Я и теперь каждый раз испытываю это чувство, когда притрагиваюсь своей собственной кистью, но уже не к скале, а к холсту. Это прикосновение соединяет меня с древней эпохой, где навсегда остался охотник. Я всякий раз чувствую что-то вроде толчка, но дверь в прошлое наглухо закрыта. Чувство каждый раз обманывает меня. Я здесь, а охотник там, и между нами тридцать тысячелетий.
6
Наконец я встретился с ним, с этим лысым сгорбленным магом, с этим сомнительным математиком, логиком и нейрофизиологом. Он был не один. Рядом с ним шла дама с лицом, закрытым вуалью. Я бы не узнал ее, если бы не остановил нейрофизиолога. Это была Клара, моя жена.

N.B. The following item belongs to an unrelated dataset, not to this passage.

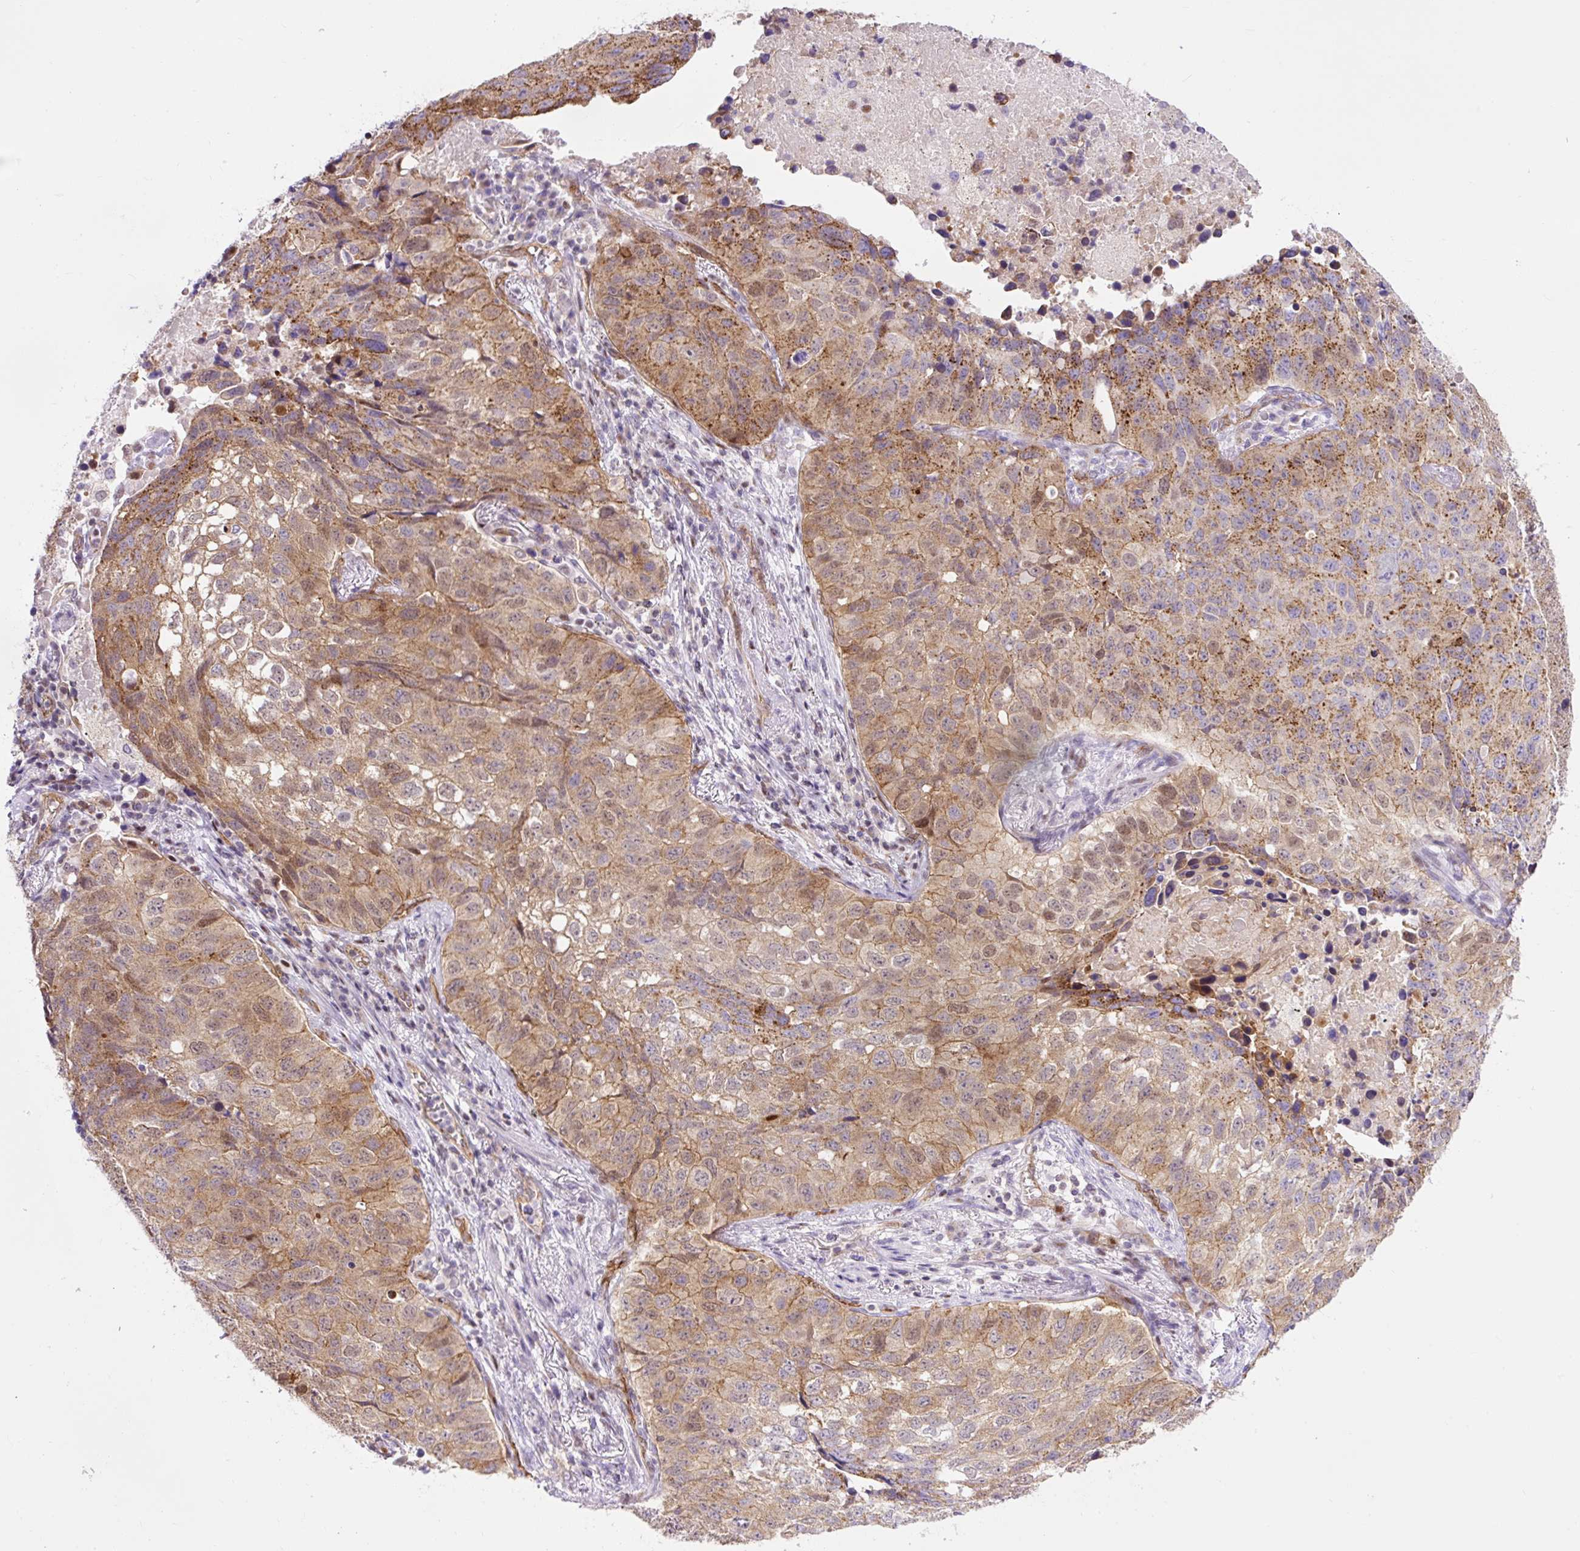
{"staining": {"intensity": "moderate", "quantity": ">75%", "location": "cytoplasmic/membranous"}, "tissue": "lung cancer", "cell_type": "Tumor cells", "image_type": "cancer", "snomed": [{"axis": "morphology", "description": "Squamous cell carcinoma, NOS"}, {"axis": "topography", "description": "Lung"}], "caption": "Human lung squamous cell carcinoma stained with a brown dye reveals moderate cytoplasmic/membranous positive expression in about >75% of tumor cells.", "gene": "HIP1R", "patient": {"sex": "male", "age": 60}}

Она рассмеялась громко, капризно, с деланным изумлением. Потом бросив взгляд на нейрофизиолога, проронила скороговоркой:
— Это мой друг. Друг детства.
— Как он мог быть другом твоего детства, — спросил я, — он старше тебя по меньшей мере на двадцать лет?
— Это ничего. Бывает. Мы вместе играли. Он кажется старше своих лет. Не можешь же ты поставить это ему в вину?
Последнюю фразу она уже произнесла уверенно, своим обычным, не допускавшим возражения голосом. И я почти согласился.
— Бывает, — сказал я.
Пока говорила Клара, математик-нейрофизиолог и маг молчал. Ядовитая улыбка шевелилась на его лиловых, тонких, как червяк, старческих губах.
Теперь пришла очередь что-то сказать и ему. И он сказал почти нежно, играя смыслом своих слов:
— Сеансик? Желание повторить? Вам понравился этот небольшой вояжик?
«Вояжик»… Давно забытое, старинное слово, воскрешенное им не случайно.
— Небольшая прогулочка в прошлое? Какой-нибудь пустячок в сотни или две сотни тысяч лет? Не так ли? А может, все же повторить?
Я ничего не сказал. За меня ответила жена:
— Разумеется. Дик был в восторге от этой прогулки. Он оттуда привез бездну впечатлений и замыслов. Ах, как я люблю эти путешествия!
— Разве тебе случалось? — перебил я Клару.